女性同士の同性カップルが第三者の精子提供を受けて妊娠するためには、シリンジ法を試すか不妊治療を受けるかという選択肢があります。シリンジ法というのは男性がマスターベーションによって出した精子を、シリンジという注射器のような器具を使って女性の膣内に挿入し、自然妊娠を望む方法です。シリンジ法のためのシリンジ自体は市販でもキットが売っているため、必ずしも不妊治療を受けなければならないというわけではありません。ただし、採取した直後の精子を注入する必要があるため、都度その機会を作ることは難しく、LGBTカップルが妊娠するための方法としてはあまり一般的ではありません。

LGBTカップルが妊娠するための不妊治療

女性同士の同性カップルが妊娠するためには、人工授精か体外受精いずれかの不妊治療を受けることになります。人工授精というのは男性から採精した精子を洗浄濃縮し、最も妊娠しやすいタイミングで子宮内に注入します。一方体外受精というのは女性の卵巣から卵子を一度取り出し、採精した精子と受精させてから子宮内に移植します。いずれの場合も凍結精子を使用することも可能なので、必ずしもその都度男性が協力しなければならないというわけではありません。

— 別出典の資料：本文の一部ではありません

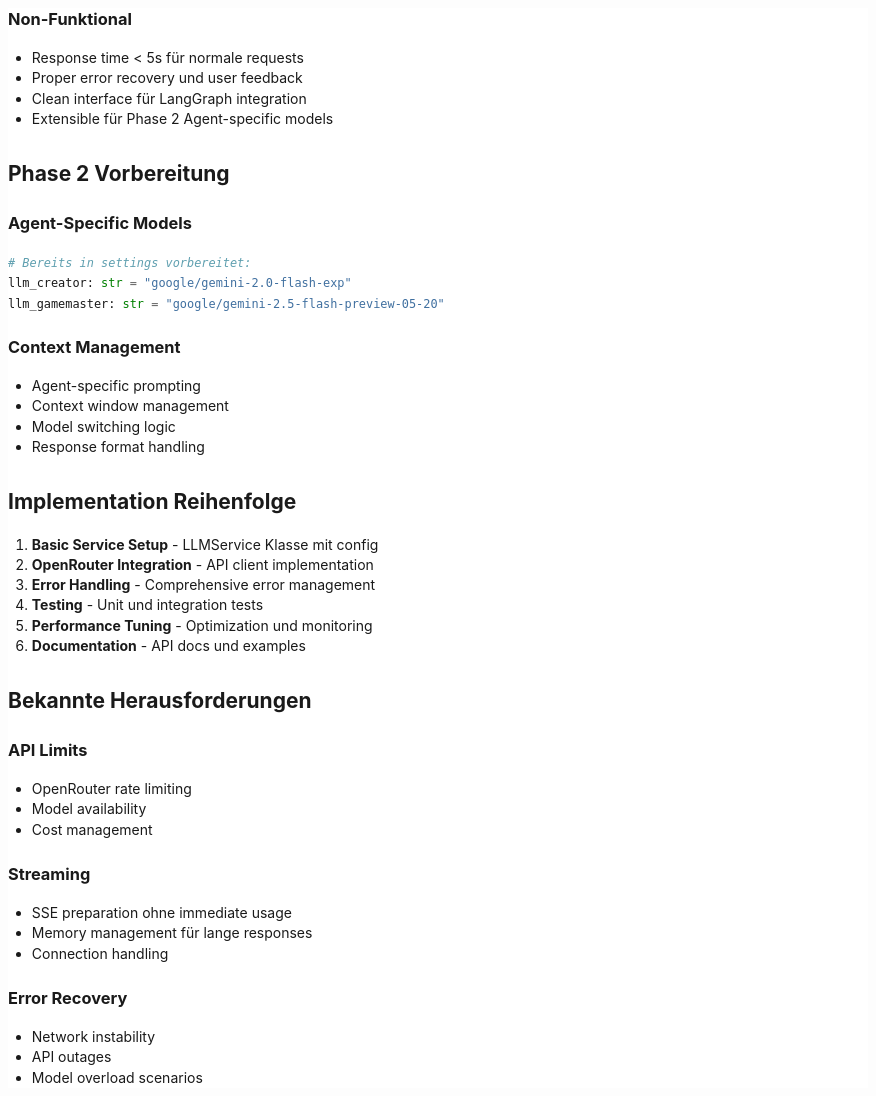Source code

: ### Non-Funktional
- Response time < 5s für normale requests
- Proper error recovery und user feedback
- Clean interface für LangGraph integration
- Extensible für Phase 2 Agent-specific models

## Phase 2 Vorbereitung

### Agent-Specific Models
```python
# Bereits in settings vorbereitet:
llm_creator: str = "google/gemini-2.0-flash-exp"
llm_gamemaster: str = "google/gemini-2.5-flash-preview-05-20"
```

### Context Management
- Agent-specific prompting
- Context window management
- Model switching logic
- Response format handling

## Implementation Reihenfolge

1. **Basic Service Setup** - LLMService Klasse mit config
2. **OpenRouter Integration** - API client implementation
3. **Error Handling** - Comprehensive error management
4. **Testing** - Unit und integration tests
5. **Performance Tuning** - Optimization und monitoring
6. **Documentation** - API docs und examples

## Bekannte Herausforderungen

### API Limits
- OpenRouter rate limiting
- Model availability
- Cost management

### Streaming
- SSE preparation ohne immediate usage
- Memory management für lange responses
- Connection handling

### Error Recovery
- Network instability
- API outages
- Model overload scenarios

人工授精のほうが自然妊娠に近い方法で費用も安いことが多いですが、妊娠の確率は体外受精のほうが高くなります。

日本では原則LGBTカップルの不妊治療は認められていない

現在、日本では原則としてLGBTカップルの不妊治療は認められていません。まず、日本では不妊治療自体が日本生殖医学会の会告により「体外受精胚移植法を受けるカップルは法的婚姻関係があること、事実婚カップルの場合には事実婚カップルに由来する生殖細胞を用いる治療に限定して治療を容認すること」と規定されています。そのため、パートナーシップ制度を認めていない自治体では、不妊治療を受けること自体が難しくなります。

さらに、日本産科婦人科学会のガイドラインでは精子提供を受けての不妊治療を婚姻関係がある夫婦に限定しています。そのため、残念ながら現在ではLGBTカップルが日本で不妊治療を受けるのはとても難しいというのが実情です。

国内でLGBTカップルが不妊治療を受けたケースもある

原則としてLGBTカップルへの不妊治療は日本では認められていませんが、2019年に岡山大学が実施した調査では、匿名回答した492施設のうち4施設がLGBTカップルへの不妊治療を実施したと回答しています。しかし、これによって実際に子供が産まれたかどうかは不明です。

多様化とともにLGBTの権利拡大も期待される

そもそも婚姻関係の合法化がされていない日本では、LGBTカップルに対する法整備には課題がたくさん残っています。しかし、生活の多様化が急速に進むようになったりLGBTであることを公言する人が増えたりという背景を受け、パートナーシップ制度のようにLGBTの権利拡大も急速に進んでいます。

LGBT当事者たちは、性自認や性的対象者が今まで想定されてきた異性間恋愛と異なるというだけで、その他になんら違いはありません。大切なパートナーと家族として暮らし、子供を育てていきたいと考える人もたくさんいます。

今後LGBTの権利拡大が検討される中で、特別養子縁組制度や不妊治療に関しても検討が進んでいくことが期待されています。